## Directions for this task
Make an exact copy of the lines from the top of the entries below through the line with "bêta à partir de cellules de peau". Leave all pictures out.

─── Input data ───

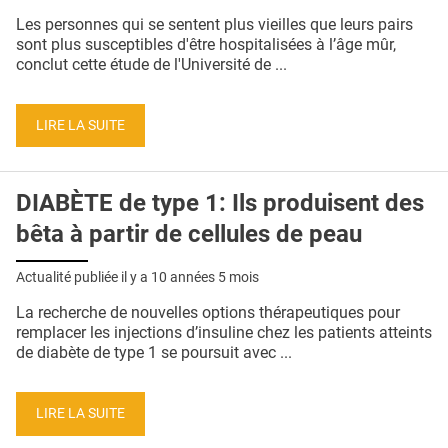
QUI SOMMES-NOUS ?
Les personnes qui se sentent plus vieilles que leurs pairs
sont plus susceptibles d'être hospitalisées à l’âge mûr,
PUBLICITÉ
conclut cette étude de l'Université de ...
CONDITIONS GÉNÉRALES
LIRE LA SUITE
CONTACT
CRÉDITS
DIABÈTE de type 1: Ils produisent des
bêta à partir de cellules de peau
Actualité publiée il y a
10 années 5 mois
La recherche de nouvelles options thérapeutiques pour
remplacer les injections d’insuline chez les patients atteints
de diabète de type 1 se poursuit avec ...
LIRE LA SUITE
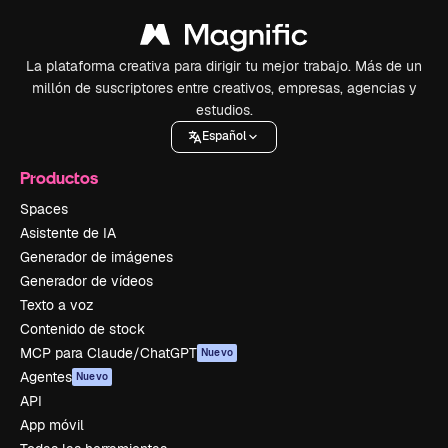
La plataforma creativa para dirigir tu mejor trabajo. Más de un
millón de suscriptores entre creativos, empresas, agencias y
estudios.
Español
Productos
Spaces
Asistente de IA
Generador de imágenes
Generador de vídeos
Texto a voz
Contenido de stock
MCP para Claude/ChatGPT
Nuevo
Agentes
Nuevo
API
App móvil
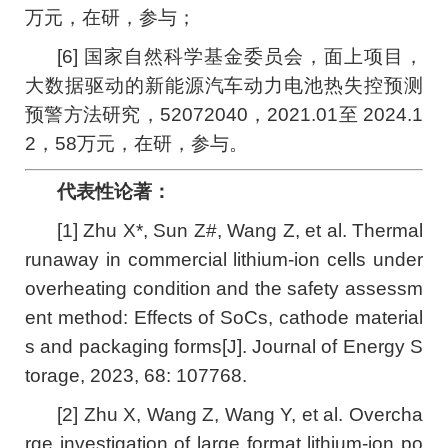
万元，在研，参与；
[6] 国家自然科学基金委员会，面上项目，
大数据驱动的新能源汽车动力电池热失控预测
预警方法研究，52072040，2021.01至 2024.1
2，58万元，在研，参与。
代表性论著：
[1] Zhu X*, Sun Z#, Wang Z, et al. Thermal
runaway in commercial lithium-ion cells under
overheating condition and the safety assessm
ent method: Effects of SoCs, cathode material
s and packaging forms[J]. Journal of Energy S
torage, 2023, 68: 107768.
[2] Zhu X, Wang Z, Wang Y, et al. Overcha
rge investigation of large format lithium-ion po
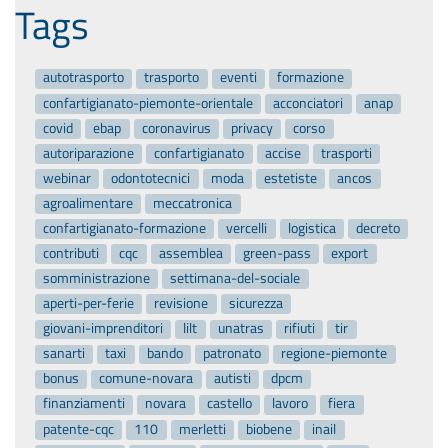
Tags
autotrasporto
trasporto
eventi
formazione
confartigianato-piemonte-orientale
acconciatori
anap
covid
ebap
coronavirus
privacy
corso
autoriparazione
confartigianato
accise
trasporti
webinar
odontotecnici
moda
estetiste
ancos
agroalimentare
meccatronica
confartigianato-formazione
vercelli
logistica
decreto
contributi
cqc
assemblea
green-pass
export
somministrazione
settimana-del-sociale
aperti-per-ferie
revisione
sicurezza
giovani-imprenditori
lilt
unatras
rifiuti
tir
sanarti
taxi
bando
patronato
regione-piemonte
bonus
comune-novara
autisti
dpcm
finanziamenti
novara
castello
lavoro
fiera
patente-cqc
110
merletti
biobene
inail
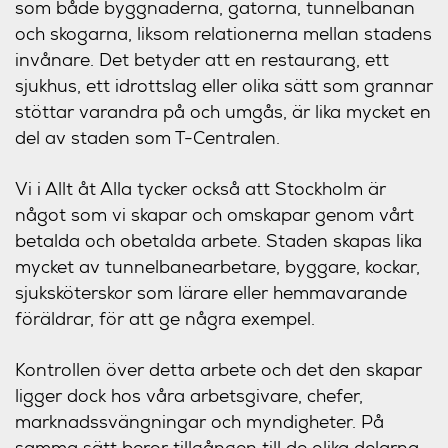
som både byggnaderna, gatorna, tunnelbanan
och skogarna, liksom relationerna mellan stadens
invånare. Det betyder att en restaurang, ett
sjukhus, ett idrottslag eller olika sätt som grannar
stöttar varandra på och umgås, är lika mycket en
del av staden som T-Centralen.
Vi i Allt åt Alla tycker också att Stockholm är
något som vi skapar och omskapar genom vårt
betalda och obetalda arbete. Staden skapas lika
mycket av tunnelbanearbetare, byggare, kockar,
sjuksköterskor som lärare eller hemmavarande
föräldrar, för att ge några exempel.
Kontrollen över detta arbete och det den skapar
ligger dock hos våra arbetsgivare, chefer,
marknadssvängningar och myndigheter. På
samma sätt beror tillgången till de olika delarna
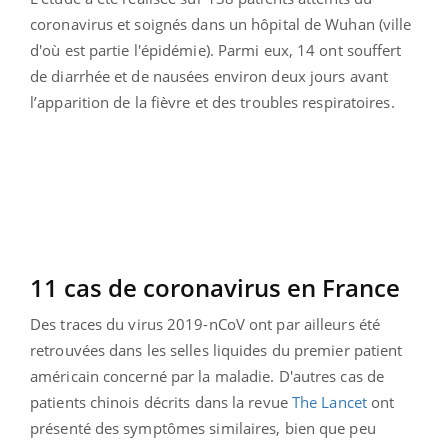
coronavirus et soignés dans un hôpital de Wuhan (ville
d'où est partie l'épidémie). Parmi eux, 14 ont souffert
de diarrhée et de nausées environ deux jours avant
l’apparition de la fièvre et des troubles respiratoires.
11 cas de coronavirus en France
Des traces du
virus 2019-nCoV ont par ailleurs été
retrouvées dans les
selles liquides du premier patient
américain concerné par la maladie. D'autres cas de
patients chinois décrits dans la revue
The Lancet
ont
présenté des symptômes similaires, bien que peu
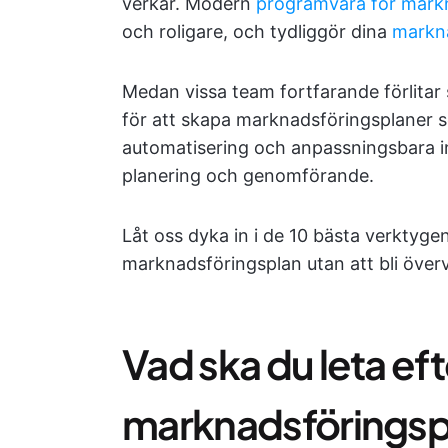
verkar. Modern
programvara för mark
och roligare, och tydliggör dina
markn
Medan vissa team fortfarande förlitar 
för att skapa marknadsföringsplaner
automatisering och anpassningsbara in
planering och genomförande.
Låt oss dyka in i de 10 bästa verktyg
marknadsföringsplan utan att bli överv
Vad ska du leta efte
marknadsföringsp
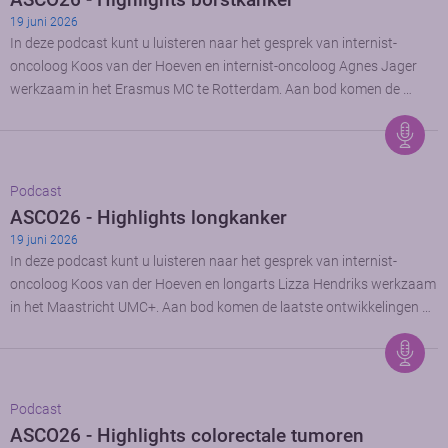
19 juni 2026
In deze podcast kunt u luisteren naar het gesprek van internist-
oncoloog Koos van der Hoeven en internist-oncoloog Agnes Jager
werkzaam in het Erasmus MC te Rotterdam. Aan bod komen de …
Podcast
ASCO26 - Highlights longkanker
19 juni 2026
In deze podcast kunt u luisteren naar het gesprek van internist-
oncoloog Koos van der Hoeven en longarts Lizza Hendriks werkzaam
in het Maastricht UMC+. Aan bod komen de laatste ontwikkelingen …
Podcast
ASCO26 - Highlights colorectale tumoren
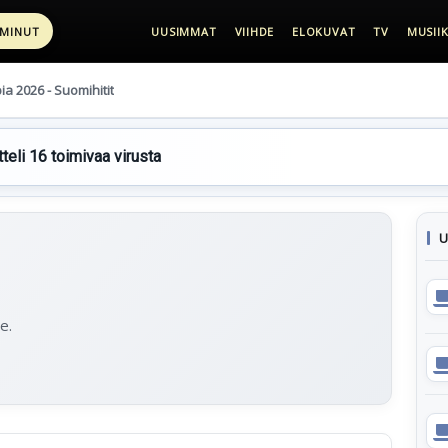
 MINUT
UUSIMMAT
VIIHDE
ELOKUVAT
TV
MUSIIK
pia 2026 - Suomihitit
teli 16 toimivaa virusta
U
e.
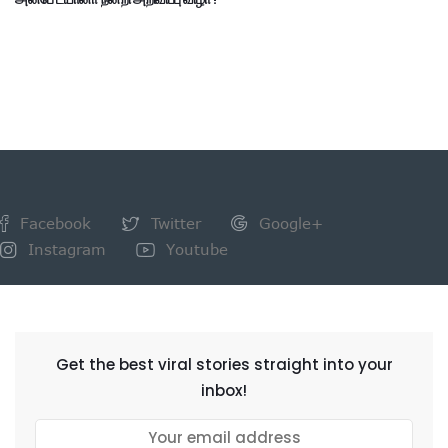
Facebook
Twitter
Google+
Instagram
Youtube
NEWSLETTER
Get the best viral stories straight into your
inbox!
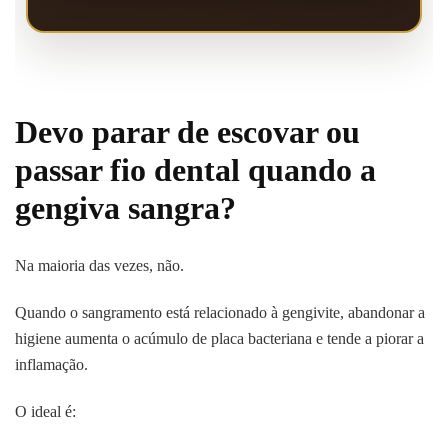
Devo parar de escovar ou
passar fio dental quando a
gengiva sangra?
Na maioria das vezes, não.
Quando o sangramento está relacionado à gengivite, abandonar a
higiene aumenta o acúmulo de placa bacteriana e tende a piorar a
inflamação.
O ideal é:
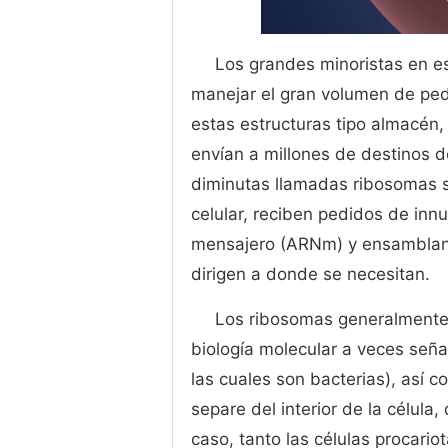
Los grandes minoristas en es
manejar el gran volumen de ped
estas estructuras tipo almacén,
envían a millones de destinos d
diminutas llamadas ribosomas s
celular, reciben pedidos de inn
mensajero (ARNm) y ensamblan 
dirigen a donde se necesitan.
Los ribosomas generalmente 
biología molecular a veces seña
las cuales son bacterias), así
separe del interior de la célula,
caso, tanto las células procari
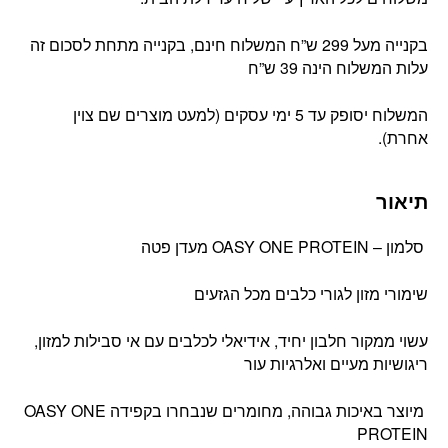
בקנייה מעל 299 ש”ח המשלוח חינם, בקנייה מתחת לסכום זה
עלות המשלוח הינה 39 ש”ח
המשלוח יסופק עד 5 ימי עסקים (למעט מוצרים שם צוין
אחרת).
תיאור
סלמון – OASY ONE PROTEIN מעדן פטה
שימורי מזון לגורי כלבים מכל הגזעים
עשוי ממקור חלבון יחיד, אידיאלי לכלבים עם אי סבילות למזון,
ריגושיות מעיים ואלרגיות עור
מיוצר באיכות גבוהה, מחומרים שנבחרו בקפידה OASY ONE
PROTEIN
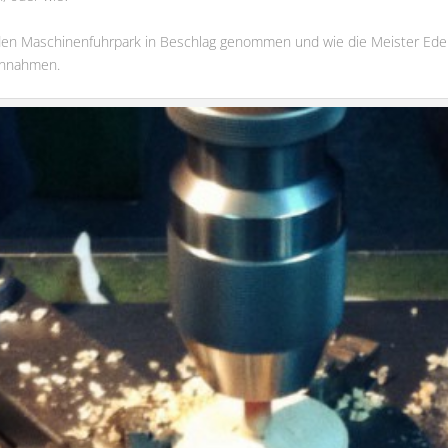
 den Maschinenfuhrpark in Beschlag genommen und wie die Meister Eder 
 annahmen.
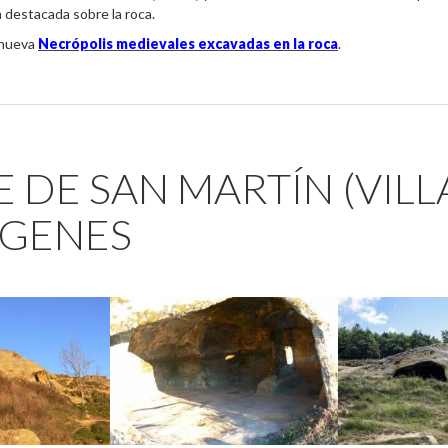
a destacada sobre la roca.
anueva
Necrópolis medievales excavadas en la roca
.
 DE SAN MARTÍN (VIL
ÁGENES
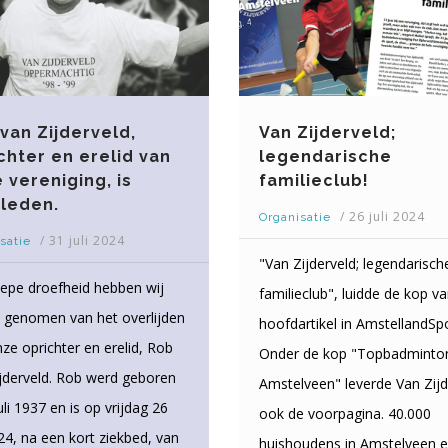
van Zijderveld,
Van Zijderveld;
chter en erelid van
legendarische
 vereniging, is
familieclub!
leden.
/
26 juli 2024
Organisatie
/
31 juli 2024
satie
"Van Zijderveld; legendarisch
epe droefheid hebben wij
familieclub", luidde de kop v
s genomen van het overlijden
hoofdartikel in AmstellandSpo
ze oprichter en erelid, Rob
Onder de kop "Topbadminton
jderveld. Rob werd geboren
Amstelveen" leverde Van Zijd
uli 1937 en is op vrijdag 26
ook de voorpagina. 40.000
024, na een kort ziekbed, van
huishoudens in Amstelveen e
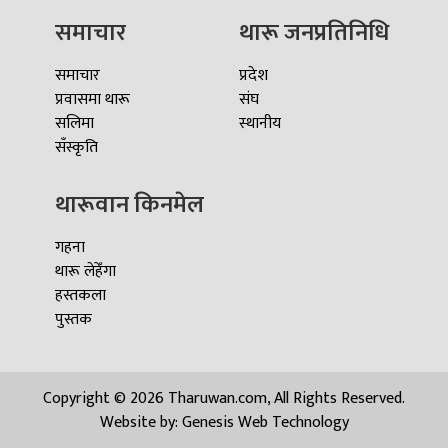
समाचार
थारू जनप्रतिनिधि
समाचार
प्रदेश
प्रवासमा थारू
संघ
सलिमा
स्थानीय
सँस्कृति
थारूवान किनमेल
गहना
थारू लेहेँगा
हस्तकला
पुस्तक
Copyright © 2026 Tharuwan.com, All Rights Reserved.
Website by:
Genesis Web Technology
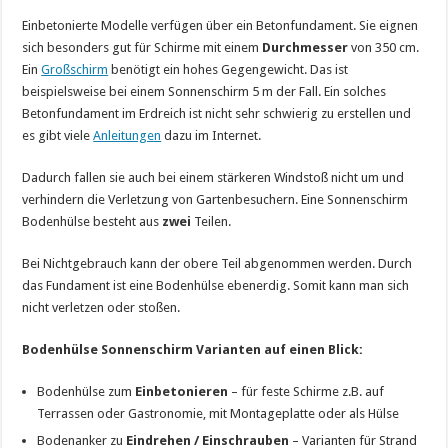
Einbetonierte Modelle verfügen über ein Betonfundament. Sie eignen
sich besonders gut für Schirme mit einem
Durchmesser
von 350 cm.
Ein
Großschirm
benötigt ein hohes Gegengewicht. Das ist
beispielsweise bei einem Sonnenschirm 5 m der Fall. Ein solches
Betonfundament im Erdreich ist nicht sehr schwierig zu erstellen und
es gibt viele
Anleitungen
dazu im Internet.
Dadurch fallen sie auch bei einem stärkeren Windstoß nicht um und
verhindern die Verletzung von Gartenbesuchern. Eine Sonnenschirm
Bodenhülse besteht aus
zwei
Teilen.
Bei Nichtgebrauch kann der obere Teil abgenommen werden. Durch
das Fundament ist eine Bodenhülse ebenerdig. Somit kann man sich
nicht verletzen oder stoßen.
Bodenhülse Sonnenschirm Varianten auf einen Blick:
Bodenhülse zum
Einbetonieren
– für feste Schirme z.B. auf
Terrassen oder Gastronomie, mit Montageplatte oder als Hülse
Bodenanker zu
Eindrehen / Einschrauben
– Varianten für Strand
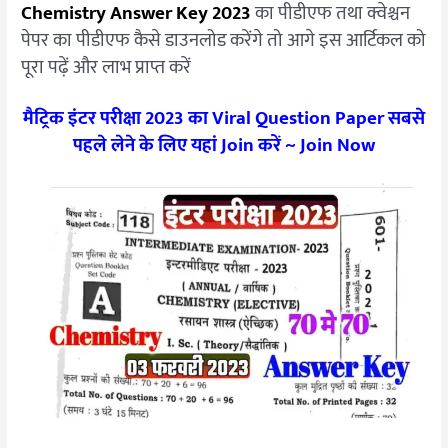
Chemistry Answer Key 2023
का पीडीएफ तथा क्वेश्चन
पेपर का पीडीएफ कैसे डाउनलोड करेंगे तो आगे इस आर्टिकल को
पूरा पढ़ें और लाभ प्राप्त करें
मैट्रिक इंटर परीक्षा 2023 का Viral Question Paper सबसे
पहले लेने के लिए यहां Join करें ~
Join Now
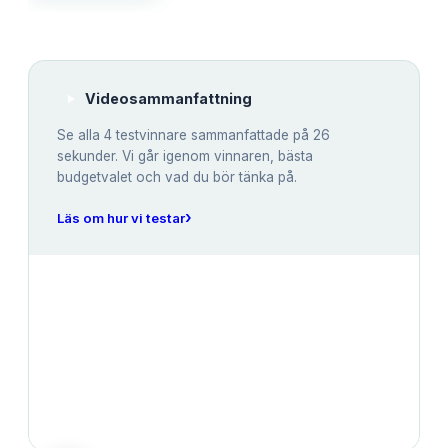
Videosammanfattning
Se alla
4
testvinnare sammanfattade på 26
sekunder. Vi går igenom vinnaren, bästa
budgetvalet och vad du bör tänka på.
›
Läs om hur vi testar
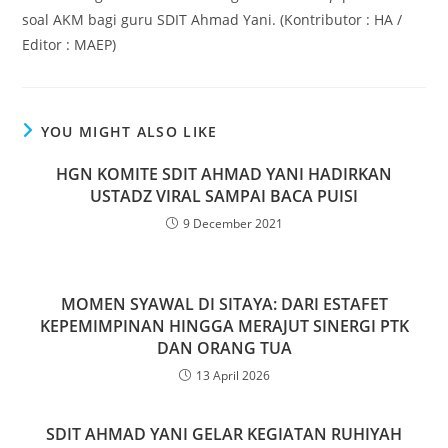
soal AKM bagi guru SDIT Ahmad Yani. (Kontributor : HA /
Editor : MAEP)
YOU MIGHT ALSO LIKE
HGN KOMITE SDIT AHMAD YANI HADIRKAN
USTADZ VIRAL SAMPAI BACA PUISI
9 December 2021
MOMEN SYAWAL DI SITAYA: DARI ESTAFET
KEPEMIMPINAN HINGGA MERAJUT SINERGI PTK
DAN ORANG TUA
13 April 2026
SDIT AHMAD YANI GELAR KEGIATAN RUHIYAH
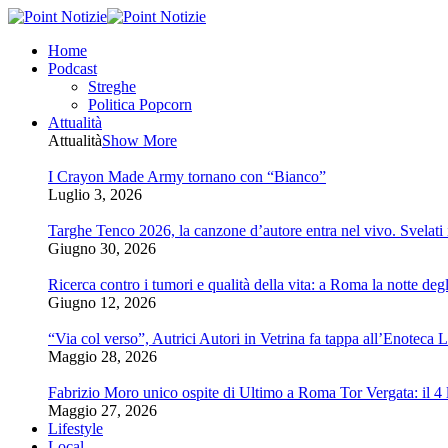
Home
Podcast
Streghe
Politica Popcorn
Attualità
Attualità
Show More
I Crayon Made Army tornano con “Bianco”
Luglio 3, 2026
Targhe Tenco 2026, la canzone d’autore entra nel vivo. Svelati i 
Giugno 30, 2026
Ricerca contro i tumori e qualità della vita: a Roma la notte degl
Giugno 12, 2026
“Via col verso”, Autrici Autori in Vetrina fa tappa all’Enoteca 
Maggio 28, 2026
Fabrizio Moro unico ospite di Ultimo a Roma Tor Vergata: il 4 l
Maggio 27, 2026
Lifestyle
Local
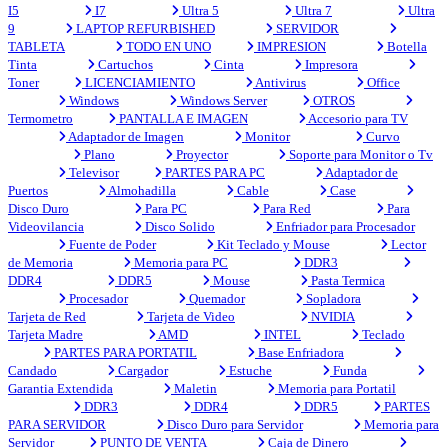
I5
I7
Ultra 5
Ultra 7
Ultra
9
LAPTOP REFURBISHED
SERVIDOR
TABLETA
TODO EN UNO
IMPRESION
Botella
Tinta
Cartuchos
Cinta
Impresora
Toner
LICENCIAMIENTO
Antivirus
Office
Windows
Windows Server
OTROS
Termometro
PANTALLA E IMAGEN
Accesorio para TV
Adaptador de Imagen
Monitor
Curvo
Plano
Proyector
Soporte para Monitor o Tv
Televisor
PARTES PARA PC
Adaptador de
Puertos
Almohadilla
Cable
Case
Disco Duro
Para PC
Para Red
Para
Videovilancia
Disco Solido
Enfriador para Procesador
Fuente de Poder
Kit Teclado y Mouse
Lector
de Memoria
Memoria para PC
DDR3
DDR4
DDR5
Mouse
Pasta Termica
Procesador
Quemador
Sopladora
Tarjeta de Red
Tarjeta de Video
NVIDIA
Tarjeta Madre
AMD
INTEL
Teclado
PARTES PARA PORTATIL
Base Enfriadora
Candado
Cargador
Estuche
Funda
Garantia Extendida
Maletin
Memoria para Portatil
DDR3
DDR4
DDR5
PARTES
PARA SERVIDOR
Disco Duro para Servidor
Memoria para
Servidor
PUNTO DE VENTA
Caja de Dinero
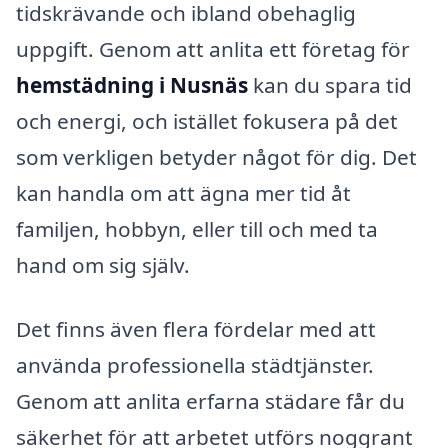
tidskrävande och ibland obehaglig
uppgift. Genom att anlita ett företag för
hemstädning i Nusnäs
kan du spara tid
och energi, och istället fokusera på det
som verkligen betyder något för dig. Det
kan handla om att ägna mer tid åt
familjen, hobbyn, eller till och med ta
hand om sig själv.
Det finns även flera fördelar med att
använda professionella städtjänster.
Genom att anlita erfarna städare får du
säkerhet för att arbetet utförs noggrant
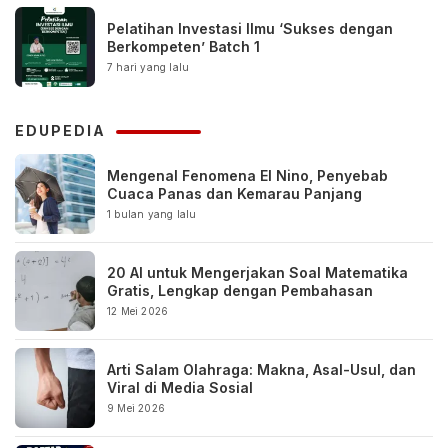
Pelatihan Investasi Ilmu ‘Sukses dengan
Berkompeten’ Batch 1
7 hari yang lalu
EDUPEDIA
Mengenal Fenomena El Nino, Penyebab
Cuaca Panas dan Kemarau Panjang
1 bulan yang lalu
20 AI untuk Mengerjakan Soal Matematika
Gratis, Lengkap dengan Pembahasan
12 Mei 2026
Arti Salam Olahraga: Makna, Asal-Usul, dan
Viral di Media Sosial
9 Mei 2026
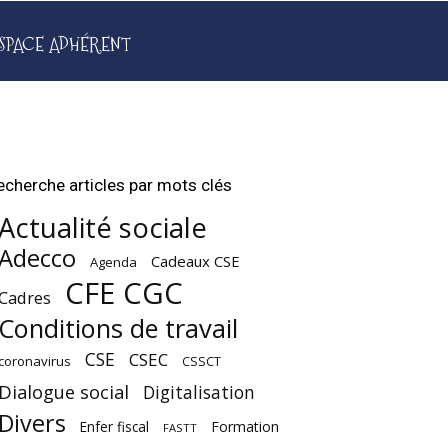
SPACE ADHÉRENT
echerche articles par mots clés
Actualité sociale
Adecco
Cadeaux CSE
Agenda
CFE CGC
Cadres
Conditions de travail
CSE
CSEC
coronavirus
CSSCT
Dialogue social
Digitalisation
Divers
Enfer fiscal
Formation
FASTT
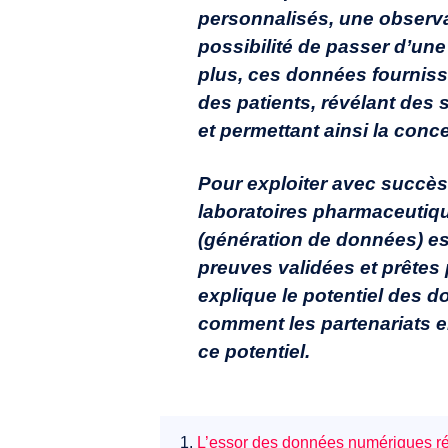
personnalisés, une observ
possibilité de passer d’une
plus, ces données fourniss
des patients, révélant des 
et permettant ainsi la conc
Pour exploiter avec succès 
laboratoires pharmaceutiqu
(génération de données) es
preuves validées et prêtes 
explique le potentiel des d
comment les partenariats e
ce potentiel.
1.
L’essor des données numériques ré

───

## Written solution
QUI SOMMES-NOUS ?
Les personnes qui se sentent plus vieilles que leurs pairs
sont plus susceptibles d'être hospitalisées à l’âge mûr,
PUBLICITÉ
conclut cette étude de l'Université de ...
CONDITIONS GÉNÉRALES
LIRE LA SUITE
CONTACT
CRÉDITS
DIABÈTE de type 1: Ils produisent des
bêta à partir de cellules de peau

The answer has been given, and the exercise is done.